DOCUMENT PASSAGE
[Start of Attachment]

I had the opportunity to hear Pennsylvania Insurance Commissioner Michael Consedine speak in Philadelphia about his state’s progress towards building an exchange the very next day (I was speaking later on the program). Pennsylvania is one of the 26 states challenging the federal health reform law (and even has a state constitutional amendment afoot that would bar implementation of the individual mandate in PA), but that hasn’t stopped the Keystone State from spending a $1 million planning grant and getting a $33.8 million implementation grant to kick their state health insurance exchange into high gear. (Nothing like playing both sides, eh?)

Now that the regs are final, Pennsylvania and the rest of the states had better get cracking, because they are all supposed to have functioning exchanges by January 1, 2014.  The next step would for the federales to give the high sign that they are on track by January 1, 2013 by confirming that they meet the requirements of the “Exchange Blueprint” (which seems less prescriptive than “Plan”); if they don’t, or Uncle Sam says their plans aren’t up to snuff, then the feds are to step in and run the state exchange. Interestingly, state-level exchanges may be run by the feds (i.e., HHS) “directly or through agreement with a not-for-profit entity.” 45 CFR 155.105(f).

[End of Attachment]

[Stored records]
[Start of Attachment]

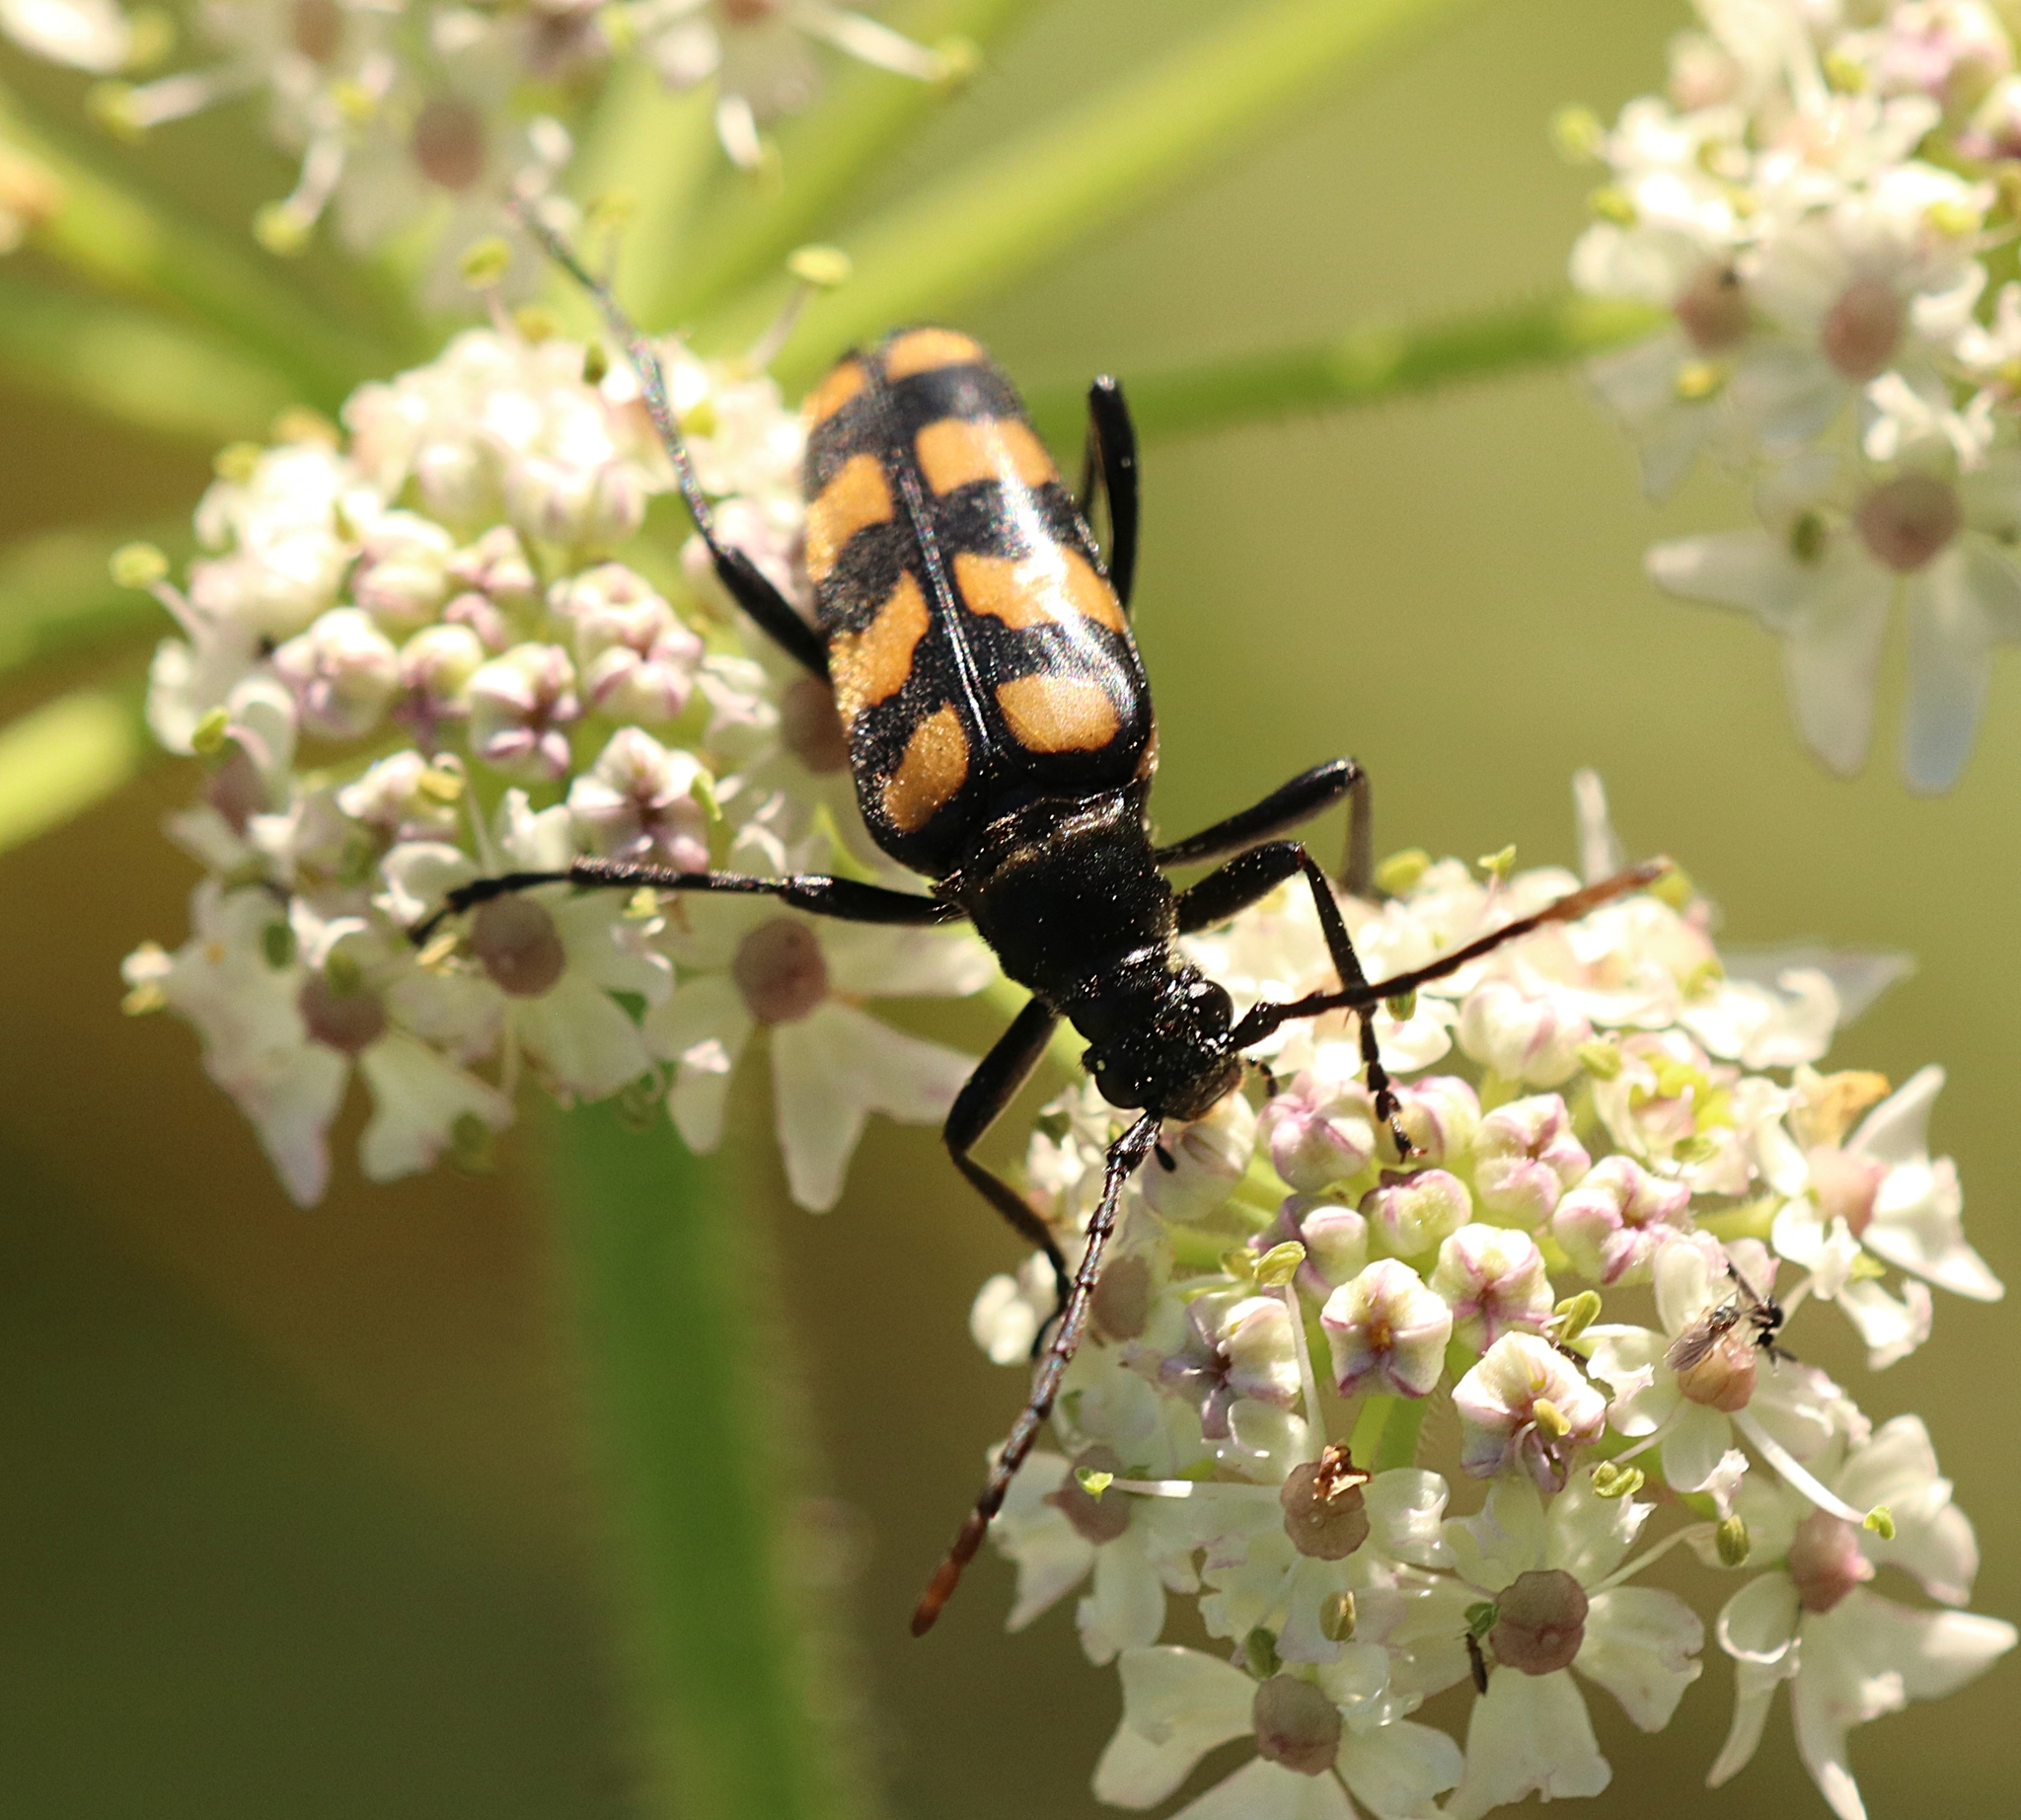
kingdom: Animalia
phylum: Arthropoda
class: Insecta
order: Coleoptera
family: Cerambycidae
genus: Leptura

[End of Attachment]

WHAT YOU ARE ASKED TO DO
Can you continue the passage on Pennsylvania's health insurance exchange, starting right after its last sentence?

REPLY
While some detail is offered about state-chartered not-for-profits that may run exchanges on behalf of states, regions within states, or groups of states (though given current insurance marketing rules and practices that are state-specific, multistate exchanges seem yet to be a pipe dream), no detail is offered about this potentially very important not-for-profit — after all, there could theoretically be a single not-for-profit entity operating most state-level exchanges come January 2014.  Furthermore, a state-run exchange may contract out its operations in whole or in part to a private entity “that has demonstrated experience on a State or regional basis in the individual and small group health insurance markets and in benefits coverage” and is not a health insurance issuer. 45 CFR 155.110.  It will be interesting to see which of the usual suspects move into this new market opportunity.